Leading Change through Sales Methodology Training
Creating change in a sales organization requires a sales leader to utilize sales methodology training.
Change is hard because most people take the path of least resistance and gravitate toward old habits.
Leading a sales team starts with putting your sales playbook in place.
If your new sales methodology makes their job easier, the sales team will use it.
If it makes their job harder, they will not.
Warning: In the short term, using the new stuff will be harder. No matter what you do.
Leading Change
The sales leader must create an environment in which it is:
- easy to do the right things.
- hard to do the wrong things.
A sales leader, who is deploying a new sales methodology, must work on both sides of that equation.
Sales Methodology Training: Make it Hard to do the Wrong Thing
Begin with the most forgotten half of this method: make it hard to revert to habit.
The introduction of new skills is a point of confrontation and stress. Under duress, old learning, no matter how flawed, prevails over new learning.
Make it hard to revert to old habit.
- Record sales calls and critique them to a clear standard. Use the coach’s checklists for The Perfect Discovery Call and The Perfect Outbound Call in the Coach’s Toolbox as a guide.
- Harness the power of peer pressure. You don’t always have to be the bad guy! Hold weekly team reviews of recorded calls, just like coaches use game film in the NBA, NFL and NHL. The embarrassment of not keeping pace with peers makes it hard to revert to old habits.

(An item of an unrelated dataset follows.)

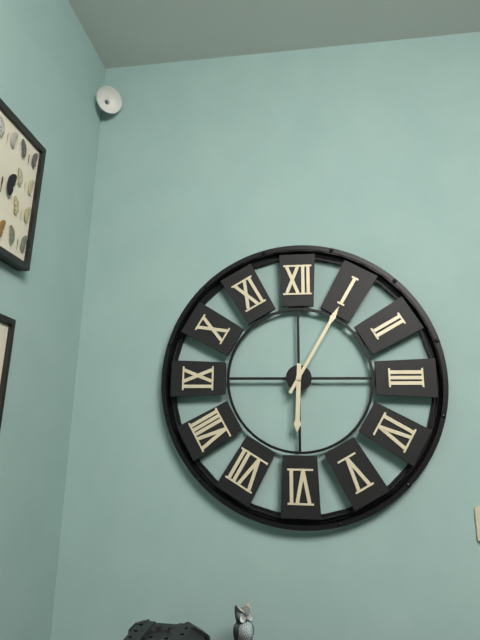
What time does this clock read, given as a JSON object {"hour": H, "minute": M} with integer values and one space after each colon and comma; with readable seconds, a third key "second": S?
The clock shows {"hour": 6, "minute": 5}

- Require customer-validated Mutual Actions Plans for every opportunity.
Sales Methodology Training: Make it Easier to do the Right (New) Thing
- You must provide sales methodology training that explains the WHY behind the WHAT, so your team understands and buys in to the process. This is accomplished in the public Software Sales Bootcamp or a custom, private sales bootcamp.

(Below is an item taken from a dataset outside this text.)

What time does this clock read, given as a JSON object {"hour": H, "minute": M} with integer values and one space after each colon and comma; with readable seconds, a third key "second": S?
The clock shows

- Employ Kaizen; small changes over an extended period. Kaizen’s small changes help us accomplish a larger goal that might, trigger a negative emotional response if attempted as a single action. This principle underlies the Sales Mastery approach I have developed and recommend.
- Weekly game film reviews that showcase peers successfully applying the new principles can change the whole team’s view of what is possible. As they update their beliefs, their actions will update automatically. Actions are, after all, a manifestation of one’s current beliefs.
- Ongoing sales methodology training. Provide access to podcasts, tips, etc. that are part of an end-to-end consistent methodology and not disassociated insights.
- DON’T provide contradictory guidance from any source (“A man with a watch knows what time it is. A man with two watches is never quite sure.”)
Stanford’s Lee Ross suggests that the leaders make a “fundamental attribution error.”
They blame their people.
In fact, it is the leader who must create an environment in which it is easy to do the right things and hard to do the wrong things.
If you want to look into the research in this area, you might benefit from reading Switch: How to Change Things When Change Is Hard by Chip and Dan Heath.